Mon cher Simon
Crois-moi, je n’ai jamais souhaité être un
philosophe. Si tu lis ses lignes parce que tu soupçonnes en être un, écoute mon
conseil : referme ce livre immédiatement. Prends pour argent comptant le
mensonge que tes parents t’ont raconté sur ta naissance et tente de mener une
vie normale.  Une vie de philosophe c’est
dangereux. C’est angoissant. Et, le plus souvent, ça se termine par une mort
abominable et douloureuse.  Si tu es un
adolescent normal qui a ouvert ce livre 
en pensant qu’il s’agit d’une œuvre de fiction, parfait.  Poursuis ta lecture. Je t’envie  de pouvoir croire que rien de toute cette
histoire n’est jamais arrivé. 
Mais si tu te reconnais dans ces pages-si tu
sens quelque chose remuer en toi, arrête de lire tout de suite,  il se pourrait que tu sois l’un des nôtres.

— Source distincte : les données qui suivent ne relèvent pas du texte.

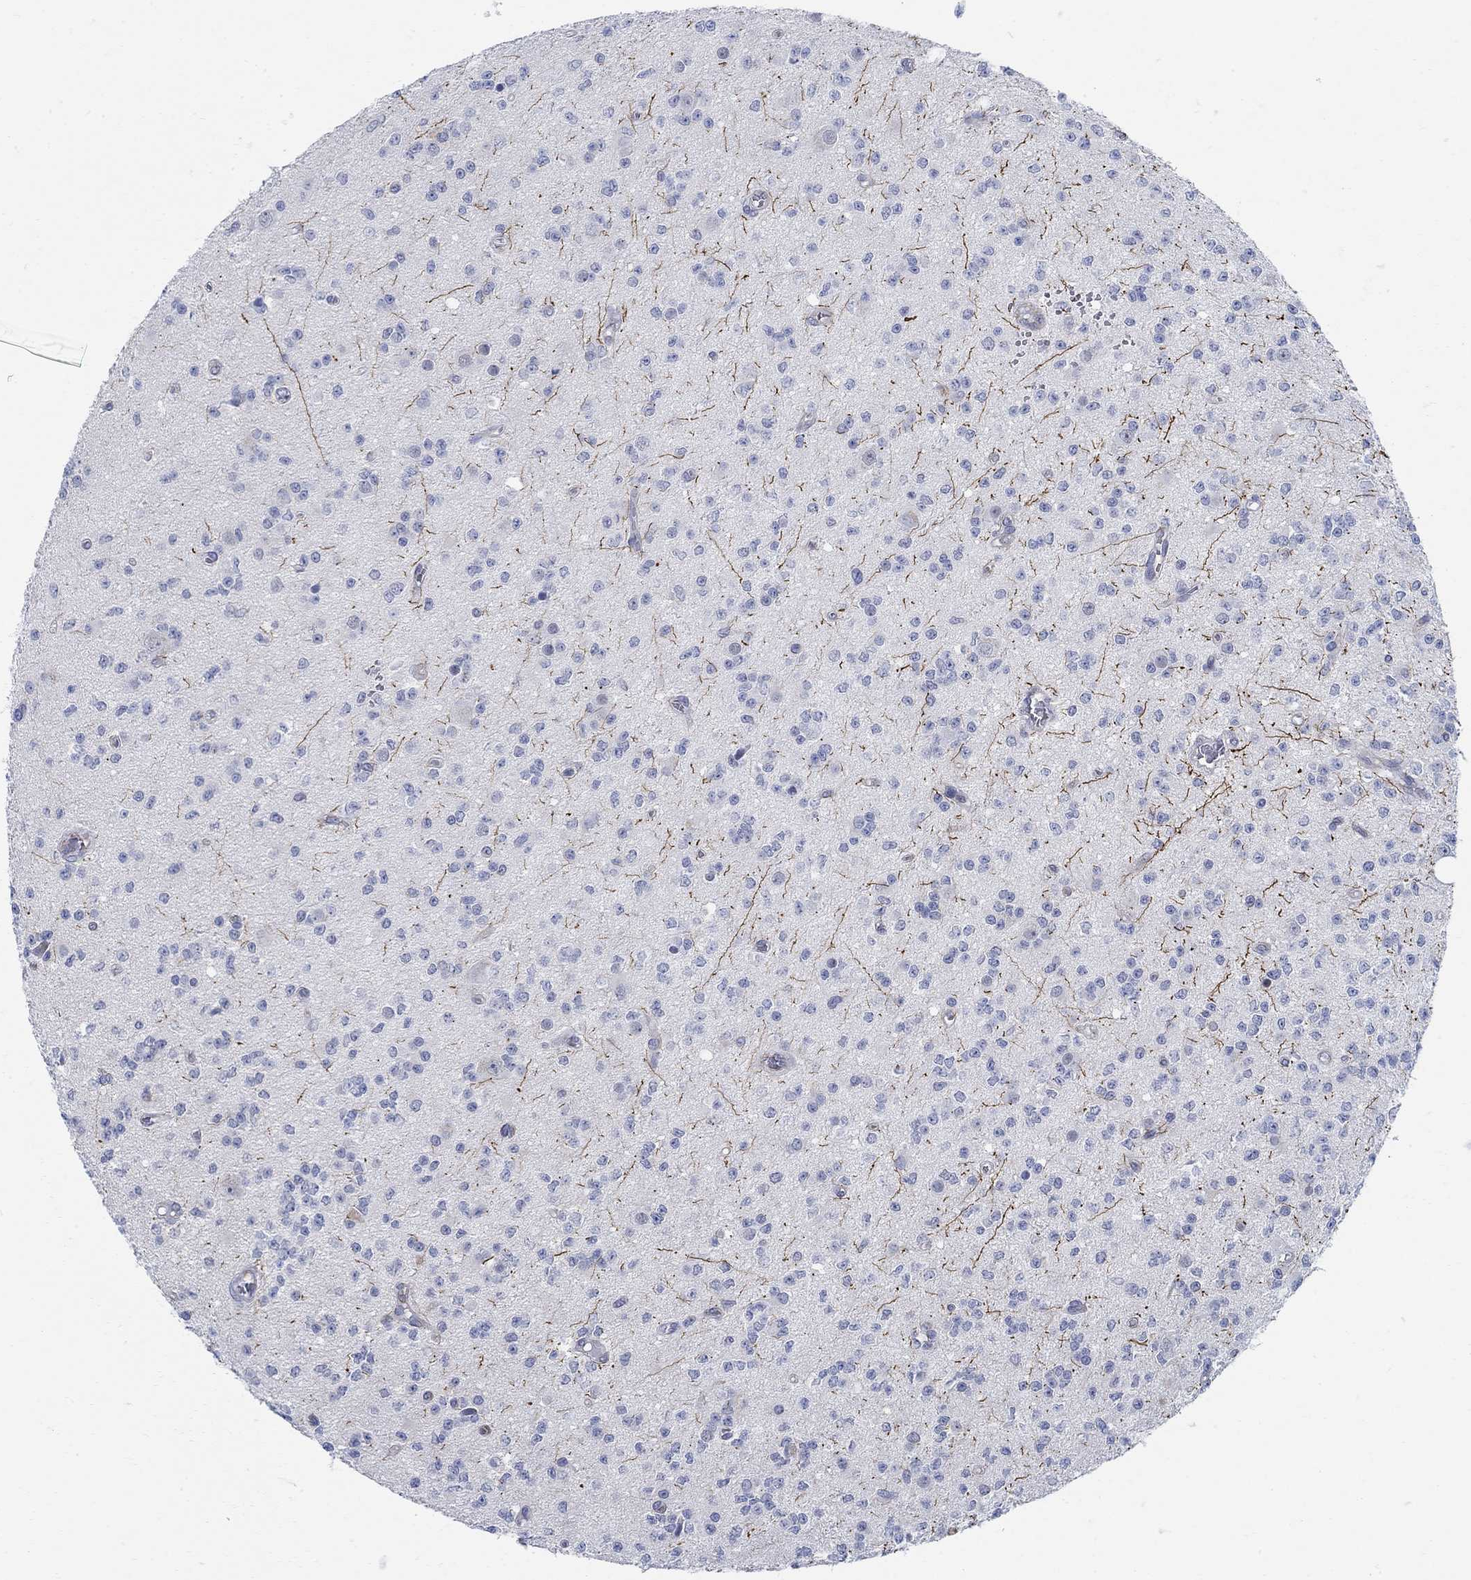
{"staining": {"intensity": "negative", "quantity": "none", "location": "none"}, "tissue": "glioma", "cell_type": "Tumor cells", "image_type": "cancer", "snomed": [{"axis": "morphology", "description": "Glioma, malignant, Low grade"}, {"axis": "topography", "description": "Brain"}], "caption": "This is a histopathology image of immunohistochemistry (IHC) staining of malignant low-grade glioma, which shows no positivity in tumor cells.", "gene": "PHF21B", "patient": {"sex": "female", "age": 45}}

Or dès l’instant où tu le sauras, il ne leur faudra pas longtemps pour te
percevoir et se lancer à tes trousses. 
Je
m’appelle Baccalarius,  j’écris sur ce grimoire vierge, bientôt
recouvert d’encre par la plume que je tiens à la main, qui pourrait bouleverser
l’humanité.
En cet instant, mon secret est seulement
contenu dans mon esprit, je suis vieux maintenant, je ne suis plus le lycéen
que j’étais, en l’écrivant, je m’apprête à le divulguer. Les philosophes m’ont
confié cette lourde tâche, je vais essayer de m’en acquitter avec honneur.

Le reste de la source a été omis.